Big Picture Drivers:

  • Extended Exit Timelines: Traditional 7-10 year exit windows have stretched beyond 10 years, forcing investors to seek liquidity alternatives

  • Capital Market Bifurcation: The venture ecosystem has split into billion-dollar mega-funds and sub-$250 million specialized funds with different objectives

  • Regulatory Constraints: M&A restrictions and IPO market hesitancy have reduced traditional exit opportunities

  • Private Capital Abundance: Influx of crossover and growth investors has enabled companies to stay private longer with multiple funding rounds


Key Themes:

  • Founder-Investor Alignment: The shift toward treating secondaries as business partnership decisions rather than distress signals

  • Portfolio Optimization: Using secondaries as tools for capital recycling and strategic position management across fund lifecycles

  • Market Maturation: Evolution from reactive, circumstantial transactions to proactive, structured liquidity strategies

  • Ecosystem Diversification: Recognition that venture needs multiple types of "tools" rather than homogeneous approaches


Key Insights:

  • Seed Stage Commoditization: Large firms now compete directly in seed rounds by writing bigger checks and converting them to Series A rounds, breaking the traditional bundling of capital and counsel.

  • Self-Funding Strategy: Homebrew's decision to invest their own capital rather than raise external funds allows greater flexibility in deal structure and removes traditional ownership targets and fund size constraints.

  • Secondary Decision Framework: Successful secondary strategies require evaluating three key factors: valuation-to-progress ratios, investor alignment across the cap table, and fund management timing considerations.

  • Liquidity as Founder Support: Strategic secondary transactions can remove exit pressure from founders, allowing them to focus on long-term value creation rather than premature company sales.

  • Emerging Manager Opportunity: First-time fund managers view secondaries as essential tools for portfolio management when they lack resources for opportunity funds or SPVs.

  • Relationship-Driven Transactions: The most successful secondary deals occur within existing financings to aligned investors, preventing cap table deterioration and maintaining founder control.


Memorable Quotes:

  • "The seed stage used to be this sort of protected class.
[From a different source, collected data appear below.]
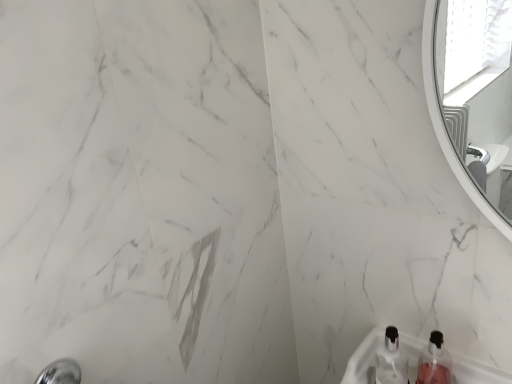
What do you see at coordinates (391, 360) in the screenshot? The image size is (512, 384). I see `clear plastic bottle at lower center, which is the first bottle in left-to-right order` at bounding box center [391, 360].

You are a GUI agent. You are given a task and a screenshot of the screen. Output one action in this format:
    pyautogui.click(x=<x>, y=<y>)
    Task: Click on the clear plastic bottle at lower center, which is the first bottle in left-to-right order
    
    Given the screenshot: What is the action you would take?
    pyautogui.click(x=391, y=360)

What is the approximate height of clear plastic bottle at lower center, acting as the 2th bottle starting from the right?

The height of clear plastic bottle at lower center, acting as the 2th bottle starting from the right, is 14.93 centimeters.

You are a GUI agent. You are given a task and a screenshot of the screen. Output one action in this format:
    pyautogui.click(x=<x>, y=<y>)
    Task: Click on the pink translucent bottle at lower right, the first bottle viewed from the right
    The height and width of the screenshot is (384, 512).
    Given the screenshot: What is the action you would take?
    pyautogui.click(x=434, y=362)

The height and width of the screenshot is (384, 512). What do you see at coordinates (434, 362) in the screenshot? I see `pink translucent bottle at lower right, the second bottle when ordered from left to right` at bounding box center [434, 362].

At what (x,y) coordinates should I click in order to perform the action: click on clear plastic bottle at lower center, acting as the 2th bottle starting from the right. Please return your answer as a coordinate pair (x, y). The width and height of the screenshot is (512, 384). Looking at the image, I should click on (391, 360).

Between clear plastic bottle at lower center, acting as the 2th bottle starting from the right, and pink translucent bottle at lower right, the second bottle when ordered from left to right, which one appears on the right side from the viewer's perspective?

pink translucent bottle at lower right, the second bottle when ordered from left to right.

Is clear plastic bottle at lower center, which is the first bottle in left-to-right order, further to the viewer compared to pink translucent bottle at lower right, the first bottle viewed from the right?

Yes, clear plastic bottle at lower center, which is the first bottle in left-to-right order, is further from the camera.

Which point is more forward, (398,365) or (445,355)?

The point (398,365) is in front.

From the image's perspective, would you say clear plastic bottle at lower center, which is the first bottle in left-to-right order, is shown under pink translucent bottle at lower right, the first bottle viewed from the right?

No, from the image's perspective, clear plastic bottle at lower center, which is the first bottle in left-to-right order, is not below pink translucent bottle at lower right, the first bottle viewed from the right.

Consider the image. From a real-world perspective, is clear plastic bottle at lower center, acting as the 2th bottle starting from the right, beneath pink translucent bottle at lower right, the first bottle viewed from the right?

Actually, clear plastic bottle at lower center, acting as the 2th bottle starting from the right, is physically above pink translucent bottle at lower right, the first bottle viewed from the right, in the real world.

Considering the relative sizes of clear plastic bottle at lower center, acting as the 2th bottle starting from the right, and pink translucent bottle at lower right, the second bottle when ordered from left to right, in the image provided, is clear plastic bottle at lower center, acting as the 2th bottle starting from the right, thinner than pink translucent bottle at lower right, the second bottle when ordered from left to right,?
It was different than other rounds of venture and now it's frankly not that different." - Hunter Walk, explaining how seed investing has become commoditized

  • "Your fund is never the right size. It's always too big or too small... the short summary is everybody has a plan till they get punched in the face." - Hunter Walk, on the reality of fund deployment versus planning

  • "I have 250,000 followers on Twitter and no LPs. Try me." - Hunter Walk, describing the leverage that comes from founder-focused investing without LP constraints

  • "If you're selling that must mean you're not believing... There's all sorts of reasons why." - Hunter Walk, challenging the stigma around secondary transactions

  • "Am I going to be buried with company logos on my tombstone that were enduring great businesses that created value not just for their VCs and founders, but for employees and ultimately retail investors." - Hunter Walk, on his definition of venture success


The Wrap: 

The secondary market transformation represents more than a tactical shift in venture capital—it signals a maturing ecosystem adapting to new realities of longer hold periods and diverse investor needs. Walk's perspective suggests that secondaries, when executed thoughtfully, can strengthen rather than weaken the founder-investor relationship by providing flexibility and removing artificial pressures. As the venture industry continues to evolve, the ability to navigate secondary markets strategically may become as important as picking winning companies, particularly for emerging managers who need every tool available to compete effectively.